Jersey Court Rules That Trust Assets Cannot Necessarily Be Included In A Divorce Settlement
A court in Jersey has decided that a divorced husband or wife does not necessarily have the right to plunder their former spouse's riches if they are banked offshore. The island's Royal Court rejected an order by the High Court in London that a millionaire Indian jeweller must hand over a share of his assets, held offshore in the Channel Island in a trust previously shared with his ex-wife.
The decision means that estranged spouses could in future be blocked by their ex-partners from claiming wealth held in the crown dependencies and British territories and dependencies in the Caribbean.
Divorce law experts believe it will now encourage the wealthy increasingly to shift savings and large parts of their wealth to offshore accounts, shortly before or after they marry.
The move could also persuade other British territories and dependencies, such as some Caribbean islands and the Isle of Man, to follow suit, in an attempt to attract lucrative investment.

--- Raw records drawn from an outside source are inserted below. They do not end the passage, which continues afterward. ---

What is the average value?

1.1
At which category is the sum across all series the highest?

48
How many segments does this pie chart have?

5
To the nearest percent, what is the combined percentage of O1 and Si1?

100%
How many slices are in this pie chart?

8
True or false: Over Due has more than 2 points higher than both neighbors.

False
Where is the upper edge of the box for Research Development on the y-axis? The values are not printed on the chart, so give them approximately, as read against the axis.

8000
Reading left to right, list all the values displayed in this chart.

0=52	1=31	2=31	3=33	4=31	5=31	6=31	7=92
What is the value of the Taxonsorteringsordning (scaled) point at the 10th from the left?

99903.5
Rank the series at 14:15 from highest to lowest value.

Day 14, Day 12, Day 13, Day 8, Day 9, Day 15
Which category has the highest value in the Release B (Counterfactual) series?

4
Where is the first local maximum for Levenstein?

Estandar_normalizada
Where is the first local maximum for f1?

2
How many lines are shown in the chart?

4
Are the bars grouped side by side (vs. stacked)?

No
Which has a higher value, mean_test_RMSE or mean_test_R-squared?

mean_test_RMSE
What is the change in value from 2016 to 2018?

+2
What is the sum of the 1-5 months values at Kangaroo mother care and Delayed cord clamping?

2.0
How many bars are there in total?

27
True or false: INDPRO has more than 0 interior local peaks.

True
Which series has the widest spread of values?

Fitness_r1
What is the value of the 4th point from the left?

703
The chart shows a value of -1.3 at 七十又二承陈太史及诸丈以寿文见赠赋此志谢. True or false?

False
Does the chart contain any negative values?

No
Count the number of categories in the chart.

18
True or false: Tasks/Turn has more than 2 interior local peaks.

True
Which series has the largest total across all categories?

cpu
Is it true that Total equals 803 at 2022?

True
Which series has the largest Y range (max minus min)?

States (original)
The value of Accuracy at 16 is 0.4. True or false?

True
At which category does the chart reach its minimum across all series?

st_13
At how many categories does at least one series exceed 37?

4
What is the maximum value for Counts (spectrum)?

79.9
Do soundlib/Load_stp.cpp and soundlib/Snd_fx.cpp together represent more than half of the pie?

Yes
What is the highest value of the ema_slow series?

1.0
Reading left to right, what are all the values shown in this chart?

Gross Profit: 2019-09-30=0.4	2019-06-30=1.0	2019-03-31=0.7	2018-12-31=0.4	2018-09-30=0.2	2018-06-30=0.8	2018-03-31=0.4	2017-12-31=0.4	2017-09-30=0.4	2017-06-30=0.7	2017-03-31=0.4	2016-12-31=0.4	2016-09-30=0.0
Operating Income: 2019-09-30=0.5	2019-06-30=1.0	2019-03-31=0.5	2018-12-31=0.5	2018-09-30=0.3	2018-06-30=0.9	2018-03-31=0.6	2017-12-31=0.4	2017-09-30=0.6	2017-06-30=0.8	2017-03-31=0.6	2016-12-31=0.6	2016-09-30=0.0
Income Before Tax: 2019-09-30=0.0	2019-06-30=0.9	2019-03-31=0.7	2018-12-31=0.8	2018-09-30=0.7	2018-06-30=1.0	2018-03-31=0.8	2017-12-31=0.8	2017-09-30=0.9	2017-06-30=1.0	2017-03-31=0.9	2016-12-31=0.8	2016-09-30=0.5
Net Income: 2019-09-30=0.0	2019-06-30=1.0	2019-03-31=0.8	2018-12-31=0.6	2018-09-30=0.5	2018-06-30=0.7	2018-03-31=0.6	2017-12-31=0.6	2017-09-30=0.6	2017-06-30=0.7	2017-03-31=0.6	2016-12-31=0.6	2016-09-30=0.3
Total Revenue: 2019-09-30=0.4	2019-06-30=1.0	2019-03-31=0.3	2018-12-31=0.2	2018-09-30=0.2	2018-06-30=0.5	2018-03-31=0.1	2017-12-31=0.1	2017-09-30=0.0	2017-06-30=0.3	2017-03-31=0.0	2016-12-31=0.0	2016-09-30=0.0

The Jersey ruling was made in the case of Mubarak v Mubarik, a long-running dispute over the wealth of Iqbal Mubarik, who owns the Dianoor jewellery chain, which has a shop on London's New Bond Street.
Mr. Mubarik was last year ordered by the High Court to give his wife Aaliya money from a trust in Jersey thought to be worth about £18 million. Shortly before their divorce, Mr. Mubarik removed his wife as a trustee.
However, the Jersey Royal Court found that under the trust's own rules, Mr. Mubarik was not legally entitled to pay his wife money from it - and refused to force him to do so.